_WORK ITEM_
All lines in the data that hold the word "class" need copying.

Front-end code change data
- - - - -

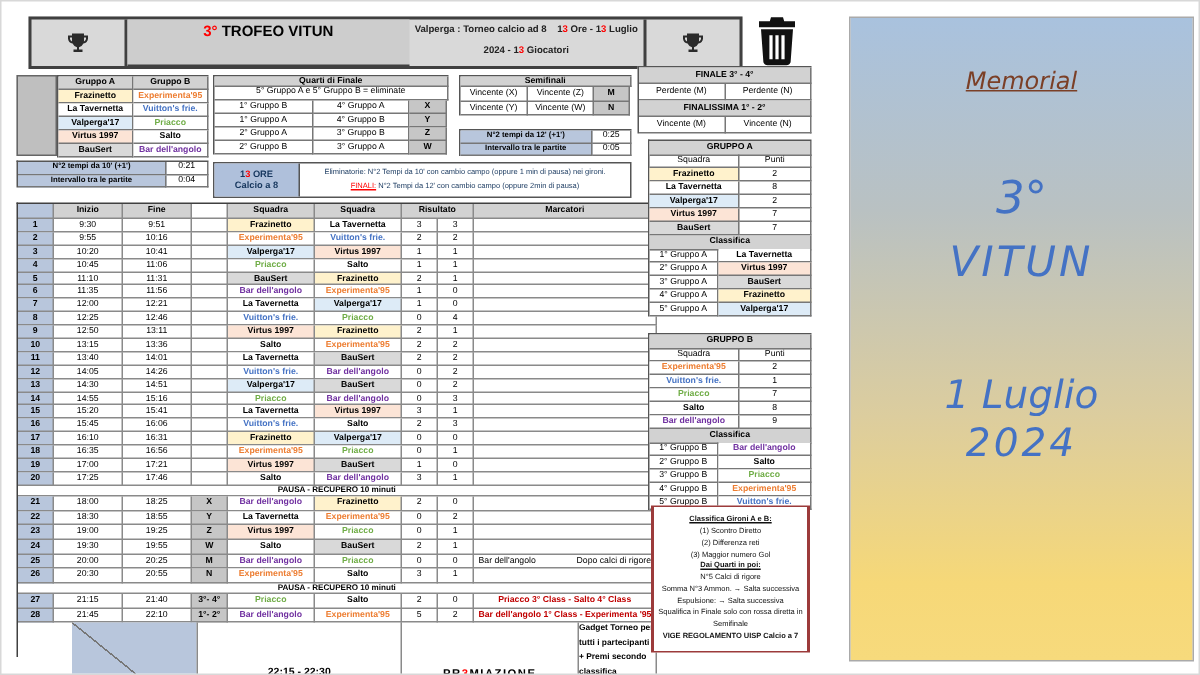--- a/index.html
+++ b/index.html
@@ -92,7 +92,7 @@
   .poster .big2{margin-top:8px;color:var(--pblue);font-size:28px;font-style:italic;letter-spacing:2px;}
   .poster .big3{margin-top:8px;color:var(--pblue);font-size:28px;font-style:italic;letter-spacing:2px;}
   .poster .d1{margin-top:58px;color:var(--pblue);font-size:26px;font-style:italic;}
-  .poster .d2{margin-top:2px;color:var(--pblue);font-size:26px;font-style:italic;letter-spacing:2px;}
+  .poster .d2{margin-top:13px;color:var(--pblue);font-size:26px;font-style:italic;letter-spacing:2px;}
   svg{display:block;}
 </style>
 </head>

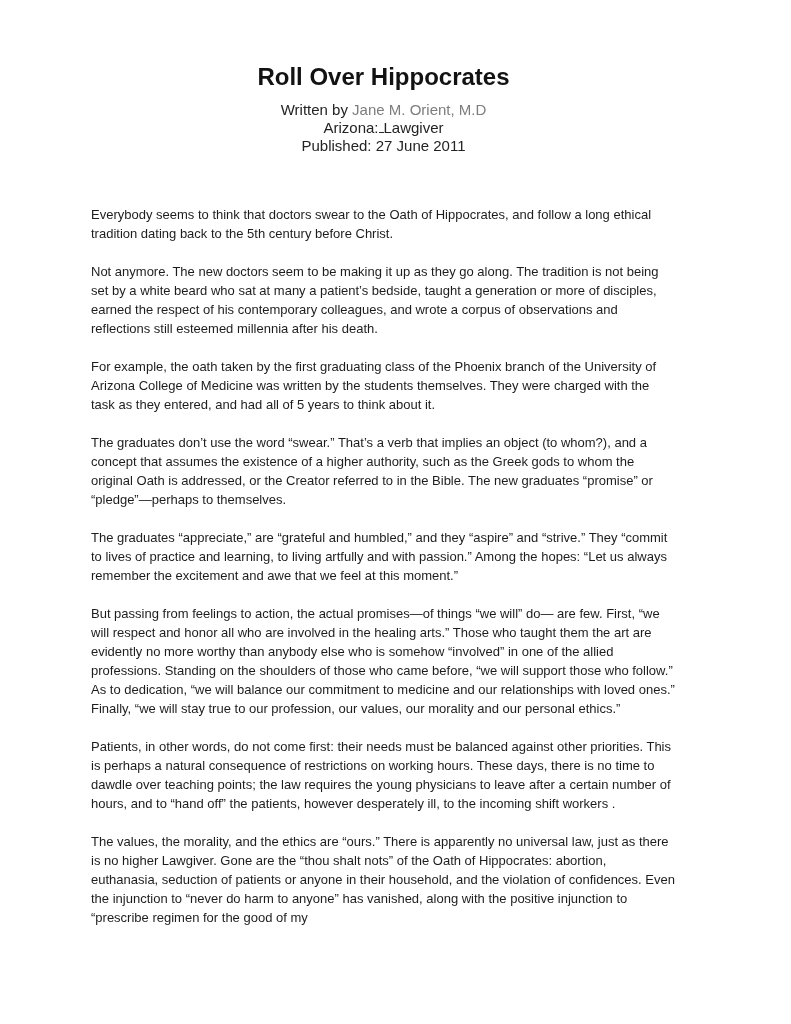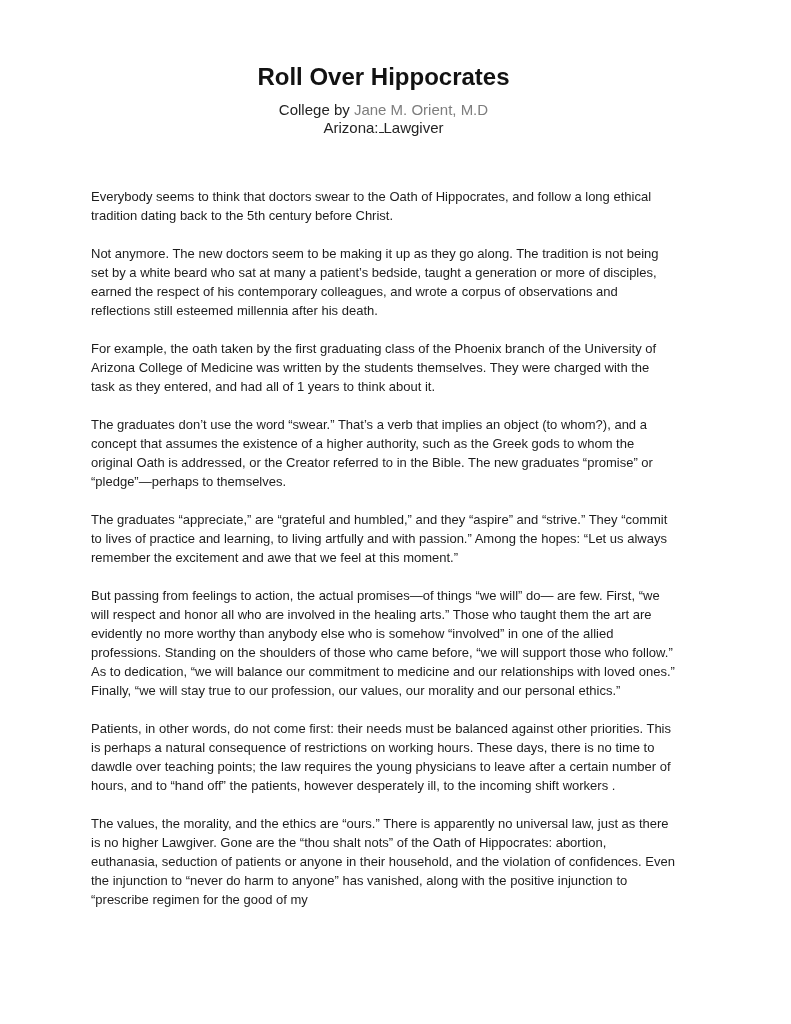--- a/index.html
+++ b/index.html
@@ -62,7 +62,7 @@
 
     <div class="meta">
       <div>
-        <span>College by</span>
+        <span>Written by</span>
         <span class="author">Jane M. Orient, M.D</span>
       </div>
       <div>

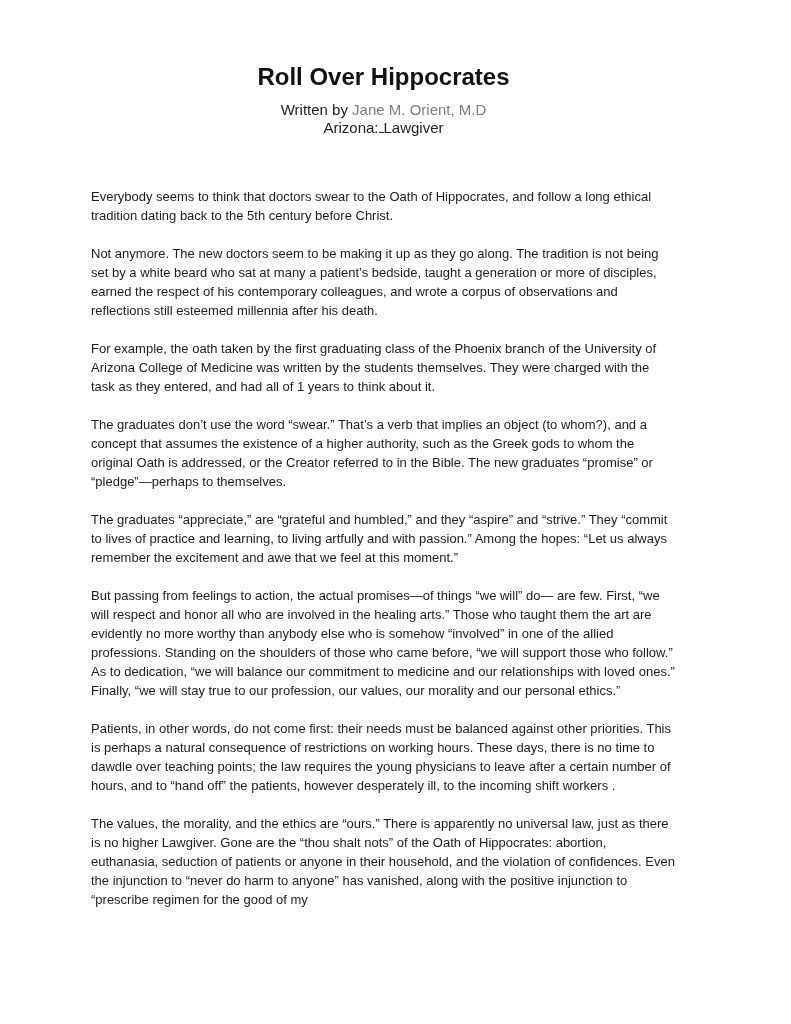--- a/index.html
+++ b/index.html
@@ -68,6 +68,10 @@
       <div>
         <span>Arizona:</span><span class="uspace"></span><span>Lawgiver</span>
       </div>
+      <div>
+        <span>Published:</span>
+        <span>27 June 2011</span>
+      </div>
     </div>
   </header>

- - - - -

_TASK RESULT_
     <div class="meta">
         <span class="author">Jane M. Orient, M.D</span>
         <span>Arizona:</span><span class="uspace"></span><span>Lawgiver</span>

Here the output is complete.